84.20 Ventral hernia repair and mesh infection survey.

L. Knaapen1, O. Buyne1, S. Feaman4, P. Frisella4, N. Slater2, B. Matthews3, H. Van Goor1  1Radboud University Medical Center,Department Of Surgery,Nijmegen, GELDERLAND, Netherlands 2Radboud University Medical Center,Department Of Plastic And Reconstructive Surgery,Nijmegen, , Netherlands 3Carolinas Hernia Institute,Charlotte, SOUTH CAROLINA, USA 4Washington University,Department Of Surgery, Section Of Minimally Invasive Surgery,St. Louis, MISSOURI, USA

Introduction:
Choice of mesh and surgical technique in ventral hernia repair represent major surgical challenge, especially under contaminated conditions. Aim of this survey was to present international overview of current practice concerning ventral hernia repair in clean or contaminated condition.

Methods:
A survey (2013-2015) was send to surgeons worldwide performing ventral hernia repair.
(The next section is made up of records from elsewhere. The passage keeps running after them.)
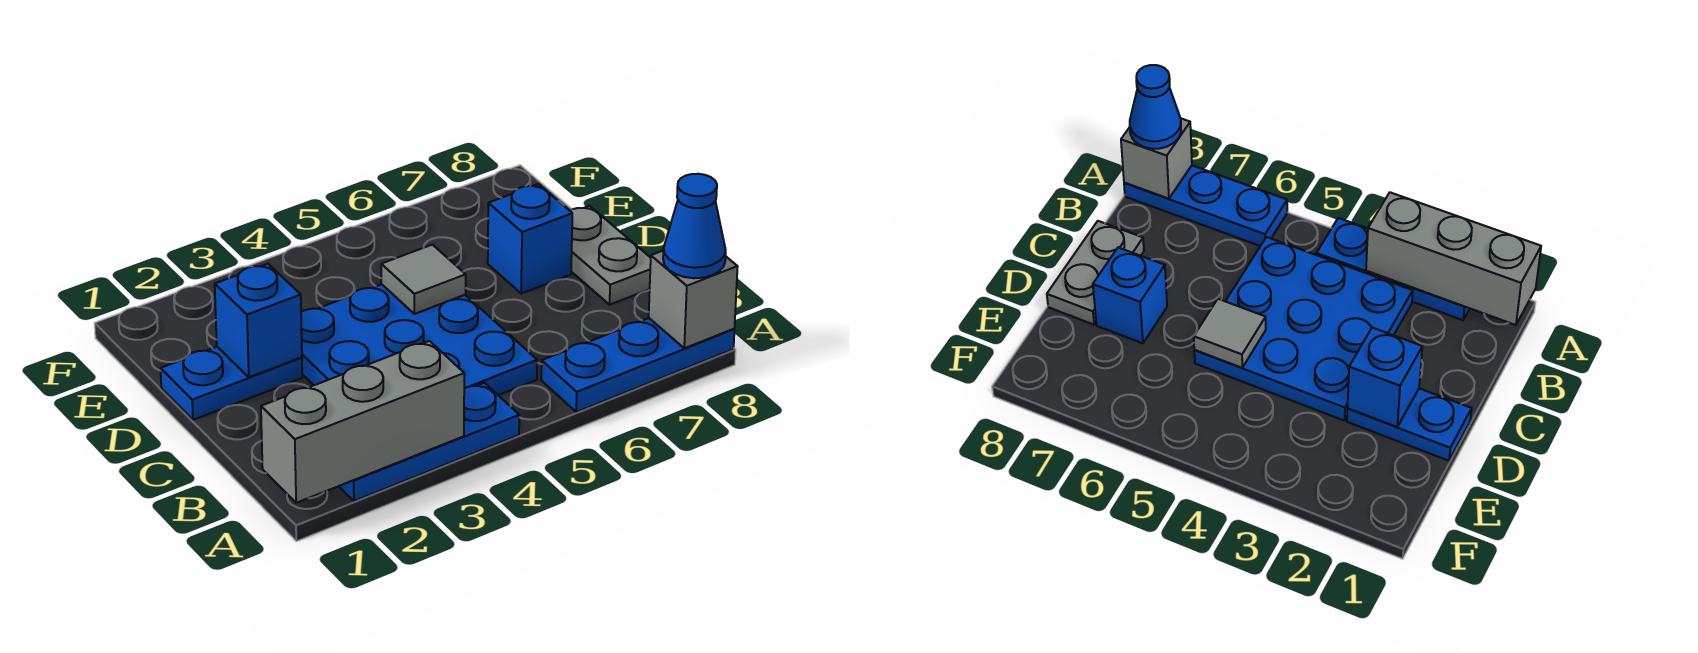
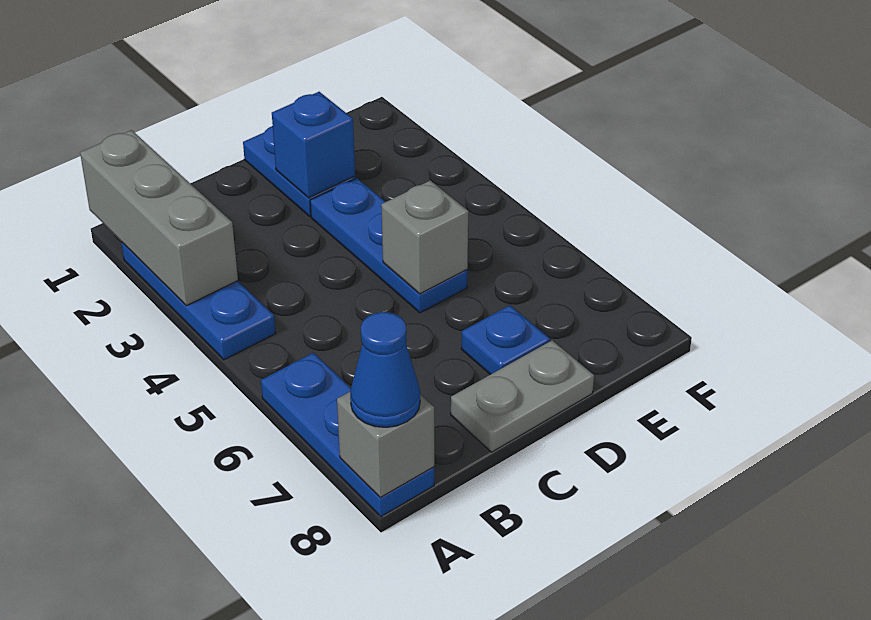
blue 3x3 plate [301,284,537,395] -> blue 1x3 plate [310,178,467,313]
grey 1x1 tile [381,245,466,314] -> grey 1x1 brick [381,181,468,294]
blue 1x1 brick [488,184,572,294] -> blue 1x1 plate [461,305,550,375]

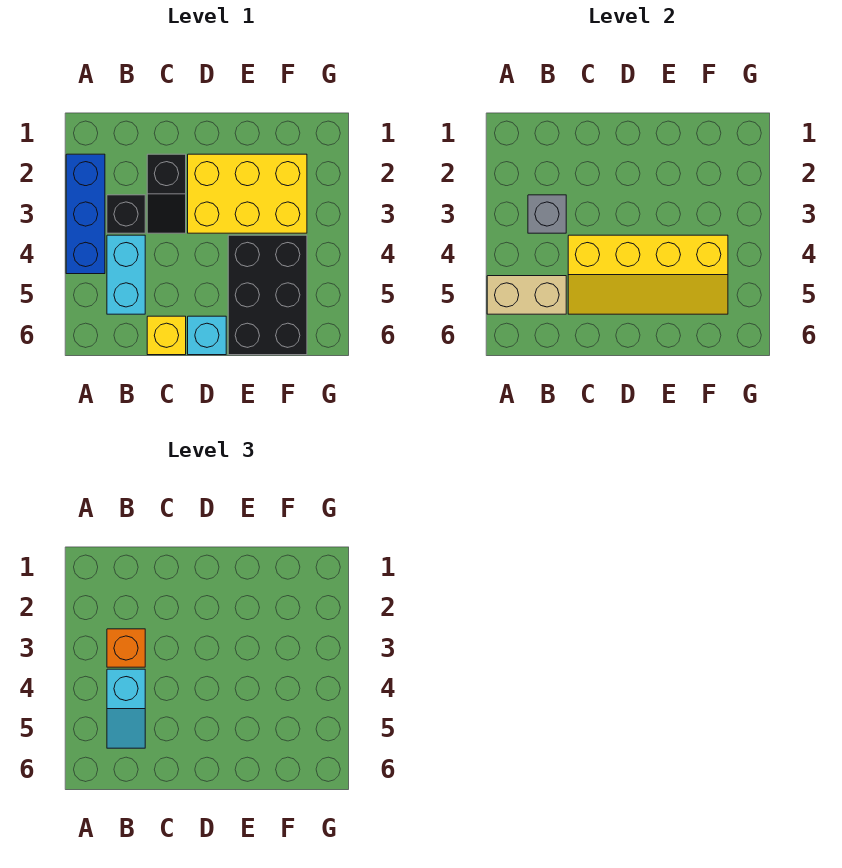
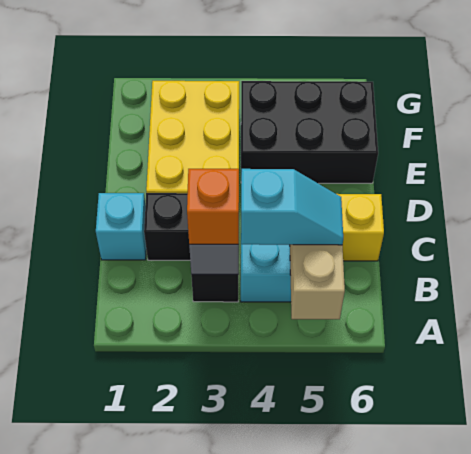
blue 1x3 brick [66,154,105,274] -> none
yellow 2x4 slope [568,235,728,314] -> none
cyan 1x1 brick [188,316,226,355] -> cyan 1x1 brick moved to [96,193,146,260]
This survey was designed to compare differences in ventral hernia repair concerning life style/pre-operative work-up, antibiotic prophylaxis, hernia repair in clean/contaminated environment, recurrence and mesh infection. 

Results:
Responders (n=417) were male (92%;n=381), aged 36-65 (84%;n=351) and practicing inNorth- America (56%;n=234). Open repair was performed by 99% (20% expert level). Laparoscopic repair by 77% (15% expert level).
The majority agrees on benefit of pre-operative work-up/lifestyle changes like smoking cessation (80%;n=319) and weight-loss (64%;n=254)). Not reaching target(s) does not change decision on whether to operate or not.
Common practice is administer antibiotics at least one hour preoperatively (71%;n=295).
Synthetic (43%;n=180) and biologic (42%;n=175) mesh are used as often in contaminated primary hernia repair.
Concerning recurrent hernia repair, synthetic mesh (87%;n=359) is used in clean environment, biological (53%;n=215) or no mesh (28%;n=112) in contaminated environment. American surgeons prefer biologic mesh over  synthetic mesh in contaminated environment. 
Generally, percutaneous drainage and antibiotics is the first step regarding mesh abscess, independent of type of repair or mesh used. Concerning synthetic mesh infection with sepsis most explant the mesh and repair with biologic mesh (54%;n=217). There is no agreement on mesh infection without sepsis on when to explant  and how to repair.

Conclusion:
The majority agrees on the benefit of pre-operative work-up however not always with consequences. Both synthetic and biologic meshes are used for primary hernia repair in contaminated environment. Concerning recurrent hernia repair, synthetic mesh is used in clean environment and biologic mesh or no mesh in contaminated environment.